== Data to use

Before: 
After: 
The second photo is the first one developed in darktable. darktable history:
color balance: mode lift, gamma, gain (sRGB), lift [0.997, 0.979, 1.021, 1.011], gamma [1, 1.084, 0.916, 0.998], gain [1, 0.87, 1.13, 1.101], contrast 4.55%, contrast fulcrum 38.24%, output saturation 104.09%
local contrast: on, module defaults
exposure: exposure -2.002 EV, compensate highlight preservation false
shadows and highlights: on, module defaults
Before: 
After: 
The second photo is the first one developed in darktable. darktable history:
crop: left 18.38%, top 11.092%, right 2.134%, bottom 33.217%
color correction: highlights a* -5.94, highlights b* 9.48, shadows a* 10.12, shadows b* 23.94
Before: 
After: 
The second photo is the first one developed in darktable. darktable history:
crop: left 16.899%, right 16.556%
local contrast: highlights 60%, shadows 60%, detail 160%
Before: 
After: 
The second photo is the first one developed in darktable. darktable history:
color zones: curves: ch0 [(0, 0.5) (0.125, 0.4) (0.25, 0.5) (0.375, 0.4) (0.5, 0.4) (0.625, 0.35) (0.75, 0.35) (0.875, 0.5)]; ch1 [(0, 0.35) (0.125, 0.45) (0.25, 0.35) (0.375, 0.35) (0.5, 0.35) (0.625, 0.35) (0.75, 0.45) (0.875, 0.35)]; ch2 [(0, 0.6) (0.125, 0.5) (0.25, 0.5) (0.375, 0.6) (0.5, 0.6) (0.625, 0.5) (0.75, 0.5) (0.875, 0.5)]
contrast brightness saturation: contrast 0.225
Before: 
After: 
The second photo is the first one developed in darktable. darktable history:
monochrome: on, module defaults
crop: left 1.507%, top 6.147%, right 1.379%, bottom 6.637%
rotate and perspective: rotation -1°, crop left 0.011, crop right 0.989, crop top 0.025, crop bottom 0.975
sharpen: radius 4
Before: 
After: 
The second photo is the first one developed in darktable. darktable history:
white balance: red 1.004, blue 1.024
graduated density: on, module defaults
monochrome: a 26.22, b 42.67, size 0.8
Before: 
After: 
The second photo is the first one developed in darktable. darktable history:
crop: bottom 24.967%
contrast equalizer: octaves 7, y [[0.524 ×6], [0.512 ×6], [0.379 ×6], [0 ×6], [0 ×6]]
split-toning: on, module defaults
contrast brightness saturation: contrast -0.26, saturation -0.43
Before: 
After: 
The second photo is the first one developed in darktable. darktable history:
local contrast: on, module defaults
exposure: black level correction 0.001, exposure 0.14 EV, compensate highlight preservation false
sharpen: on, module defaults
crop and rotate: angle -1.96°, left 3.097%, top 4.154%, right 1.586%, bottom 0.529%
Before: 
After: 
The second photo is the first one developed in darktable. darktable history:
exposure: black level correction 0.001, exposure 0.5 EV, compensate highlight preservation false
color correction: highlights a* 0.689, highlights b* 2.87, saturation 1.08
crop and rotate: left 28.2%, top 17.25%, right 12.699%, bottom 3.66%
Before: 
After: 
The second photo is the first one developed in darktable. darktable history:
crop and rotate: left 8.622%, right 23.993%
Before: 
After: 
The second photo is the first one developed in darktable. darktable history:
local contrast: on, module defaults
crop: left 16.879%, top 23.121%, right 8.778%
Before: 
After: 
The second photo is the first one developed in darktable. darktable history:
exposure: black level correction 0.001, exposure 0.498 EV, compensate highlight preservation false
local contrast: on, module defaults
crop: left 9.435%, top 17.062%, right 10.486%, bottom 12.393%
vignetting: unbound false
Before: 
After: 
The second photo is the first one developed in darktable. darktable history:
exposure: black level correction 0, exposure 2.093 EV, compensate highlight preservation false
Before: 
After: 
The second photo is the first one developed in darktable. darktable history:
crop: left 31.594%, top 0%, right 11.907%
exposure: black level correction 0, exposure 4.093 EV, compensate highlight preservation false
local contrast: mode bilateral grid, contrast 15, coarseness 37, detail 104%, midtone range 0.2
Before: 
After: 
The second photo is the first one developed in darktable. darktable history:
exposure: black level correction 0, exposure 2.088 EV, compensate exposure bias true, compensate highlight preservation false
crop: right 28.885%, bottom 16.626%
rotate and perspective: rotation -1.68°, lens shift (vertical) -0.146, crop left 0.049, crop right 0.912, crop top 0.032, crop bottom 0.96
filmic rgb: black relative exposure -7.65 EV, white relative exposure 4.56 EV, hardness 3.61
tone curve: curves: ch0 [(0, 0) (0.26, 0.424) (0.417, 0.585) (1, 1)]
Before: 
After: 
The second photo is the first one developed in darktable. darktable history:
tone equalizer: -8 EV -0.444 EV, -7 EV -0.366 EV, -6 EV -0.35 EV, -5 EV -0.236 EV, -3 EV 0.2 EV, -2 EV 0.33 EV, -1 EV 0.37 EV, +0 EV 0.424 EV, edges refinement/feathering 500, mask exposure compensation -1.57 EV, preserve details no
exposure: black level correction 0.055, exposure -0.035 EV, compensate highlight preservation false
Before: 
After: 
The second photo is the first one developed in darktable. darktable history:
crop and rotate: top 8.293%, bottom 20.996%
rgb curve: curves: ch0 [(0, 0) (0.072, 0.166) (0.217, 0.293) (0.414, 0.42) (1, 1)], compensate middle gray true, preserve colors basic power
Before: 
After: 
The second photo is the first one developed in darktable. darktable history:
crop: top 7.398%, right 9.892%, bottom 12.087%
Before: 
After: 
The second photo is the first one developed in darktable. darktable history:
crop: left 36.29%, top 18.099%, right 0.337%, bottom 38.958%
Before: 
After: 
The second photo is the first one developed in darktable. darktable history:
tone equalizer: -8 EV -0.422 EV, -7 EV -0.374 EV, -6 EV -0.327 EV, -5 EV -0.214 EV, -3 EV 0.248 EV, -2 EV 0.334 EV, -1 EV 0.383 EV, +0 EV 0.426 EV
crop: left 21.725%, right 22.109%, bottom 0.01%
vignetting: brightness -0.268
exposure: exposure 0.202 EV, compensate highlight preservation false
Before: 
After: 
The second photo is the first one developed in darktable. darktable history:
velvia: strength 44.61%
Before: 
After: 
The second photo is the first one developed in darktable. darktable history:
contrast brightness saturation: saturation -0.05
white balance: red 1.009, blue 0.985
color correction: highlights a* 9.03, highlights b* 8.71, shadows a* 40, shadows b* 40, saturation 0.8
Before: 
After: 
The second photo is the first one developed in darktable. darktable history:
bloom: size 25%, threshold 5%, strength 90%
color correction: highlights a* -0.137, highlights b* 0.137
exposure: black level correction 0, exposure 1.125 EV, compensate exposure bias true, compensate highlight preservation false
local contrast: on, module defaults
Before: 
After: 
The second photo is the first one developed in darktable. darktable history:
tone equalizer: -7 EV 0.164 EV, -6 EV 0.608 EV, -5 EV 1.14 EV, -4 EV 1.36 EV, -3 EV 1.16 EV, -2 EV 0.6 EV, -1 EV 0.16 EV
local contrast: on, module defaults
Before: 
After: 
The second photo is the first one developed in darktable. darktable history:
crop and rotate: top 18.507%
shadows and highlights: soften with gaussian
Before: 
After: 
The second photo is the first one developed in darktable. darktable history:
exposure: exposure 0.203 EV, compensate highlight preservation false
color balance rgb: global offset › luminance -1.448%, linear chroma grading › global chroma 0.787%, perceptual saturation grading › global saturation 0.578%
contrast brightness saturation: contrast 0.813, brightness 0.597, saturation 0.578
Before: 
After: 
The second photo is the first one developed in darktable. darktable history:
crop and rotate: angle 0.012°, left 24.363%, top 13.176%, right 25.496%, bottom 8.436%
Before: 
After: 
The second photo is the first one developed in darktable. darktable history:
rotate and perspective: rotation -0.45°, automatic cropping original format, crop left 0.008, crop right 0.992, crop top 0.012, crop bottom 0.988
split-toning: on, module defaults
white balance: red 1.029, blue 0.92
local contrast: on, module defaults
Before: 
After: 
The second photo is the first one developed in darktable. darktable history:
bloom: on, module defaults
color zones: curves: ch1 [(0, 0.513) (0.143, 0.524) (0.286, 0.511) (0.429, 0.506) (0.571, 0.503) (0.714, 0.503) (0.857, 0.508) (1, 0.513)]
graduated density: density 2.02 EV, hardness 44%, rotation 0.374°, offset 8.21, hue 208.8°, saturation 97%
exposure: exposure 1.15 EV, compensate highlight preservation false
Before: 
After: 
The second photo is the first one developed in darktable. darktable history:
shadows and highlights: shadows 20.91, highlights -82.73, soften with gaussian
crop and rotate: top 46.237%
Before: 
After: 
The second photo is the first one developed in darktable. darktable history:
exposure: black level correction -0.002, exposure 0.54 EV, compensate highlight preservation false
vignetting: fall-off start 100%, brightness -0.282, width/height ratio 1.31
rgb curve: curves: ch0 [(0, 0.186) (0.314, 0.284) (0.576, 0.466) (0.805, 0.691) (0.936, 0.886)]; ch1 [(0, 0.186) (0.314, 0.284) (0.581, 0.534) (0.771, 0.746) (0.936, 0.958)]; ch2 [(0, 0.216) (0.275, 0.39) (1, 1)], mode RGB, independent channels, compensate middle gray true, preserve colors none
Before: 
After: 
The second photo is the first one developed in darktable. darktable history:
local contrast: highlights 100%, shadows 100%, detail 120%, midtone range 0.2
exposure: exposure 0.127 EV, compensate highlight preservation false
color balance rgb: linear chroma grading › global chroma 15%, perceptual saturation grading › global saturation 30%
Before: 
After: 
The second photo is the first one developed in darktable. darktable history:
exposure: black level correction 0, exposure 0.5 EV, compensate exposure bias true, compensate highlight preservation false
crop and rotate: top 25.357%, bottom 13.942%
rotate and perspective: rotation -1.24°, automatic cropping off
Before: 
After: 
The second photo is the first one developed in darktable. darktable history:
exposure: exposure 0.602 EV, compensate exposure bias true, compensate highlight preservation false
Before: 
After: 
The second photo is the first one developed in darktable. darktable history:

====

■ **Work instructions**
Reproduce the records verbatim from their first line through the line containing "shadows and highlights: on, module defaults", including both of those lines.

■ **Exercise result**
Before: 
After: 
The second photo is the first one developed in darktable. darktable history:
color balance: mode lift, gamma, gain (sRGB), lift [0.997, 0.979, 1.021, 1.011], gamma [1, 1.084, 0.916, 0.998], gain [1, 0.87, 1.13, 1.101], contrast 4.55%, contrast fulcrum 38.24%, output saturation 104.09%
local contrast: on, module defaults
exposure: exposure -2.002 EV, compensate highlight preservation false
shadows and highlights: on, module defaults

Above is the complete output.